Those in the poorer parts of the world have cause for glee. The misfortune of the better placed in any circumstances gladdens the heart of the weaker sections. Some positive effects could actually emerge from the convulsion gripping the American nation. A diminished United States of America implies a diminished western world. To expect a setback for neo-colonialism and neo-imperialism following this outcome is not a far-fetched proposition.

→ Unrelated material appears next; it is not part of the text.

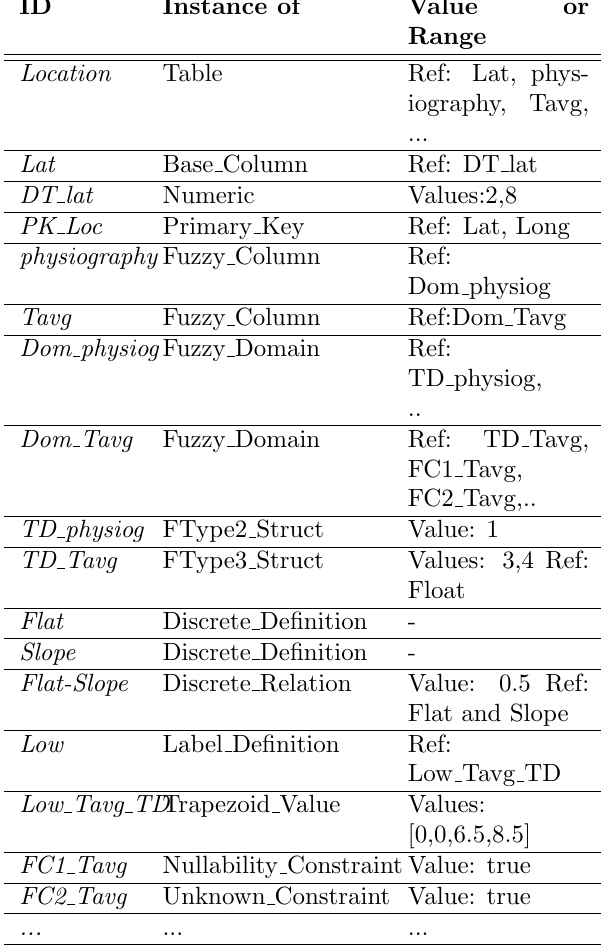
Table 2. Land ontology schema instances.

It has been, and continues to be, a long night which seems unlikely to end even when the last count comes home. Never mind, when it ends, or whether it ends at all, the sum total of the events that have happened and are yet to happen will, without question, dim considerably the lustre of the world’s superpower. The US, the poll impasse suggests, is evenly divided. Does it not mean that capitalism is split down the middle? If that is a bit of a hyperbole, the consequences of the electoral mess can still be both far-reaching and altogether unpredictable. Consider first the mechanism of the ongoing chaos. Even after the second count – and further recount – of the votes in some counties in Florida one of the candidates is ahead of the other by at most a few hundred votes. The postal votes have not reduced the uncertainty. Meanwhile, the lawyers on both sides have entered the fray. Threats of suits and countersuits have fouled the air. A manual count, this time of the total votes cast in the state, has failed to change the situation. In the circumstances, the agony of the wait could be prolonged, with accusations beginning to pile up, such as of ballot boxes deliberately not being counted, of voters being led astray by the trickery of the ballot papers used and, what is worse, the deliberate invalidation of nearly 20,000 votes in Palm Beach county and turning away a few more thousands from the polling booths with the admonition either that the booths had already closed or that ballot papers were exhausted. The Democrats have scented blood in Florida and, vociferous demonstrations apart, have gone to the courts on each of these issues. The judges would conceivably declare a moratorium on the formal announcement of the final results of the presidential poll. Since every action invites an equal and opposite reaction, the Republicans have not remained quiet. Their lawyers are also on the move and are planning to demand recounts in, for instance, states like New Mexico, Iowa and Wisconsin where the Democratic candidate has been declared elected by a very narrow margin.

All this adds up to a major slur on the American electoral process as well as American democracy. And yet what has happened is not altogether unprecedented. Way back in 1876, there was a similar row and, after a long hassle in the course of which the results of the poll initially declared for some states were revised, the Republican candidate won the election by a single-vote majority in the electoral college. On the present occasion, though, the legal wrangles promise to be prolonged, raising the possibility of no decision being reached by January 20 next, the scheduled date of inauguration of the new president. In such a situation, the Speaker of the House of Representatives, a genuine non-entity, is supposed to fill in as acting president.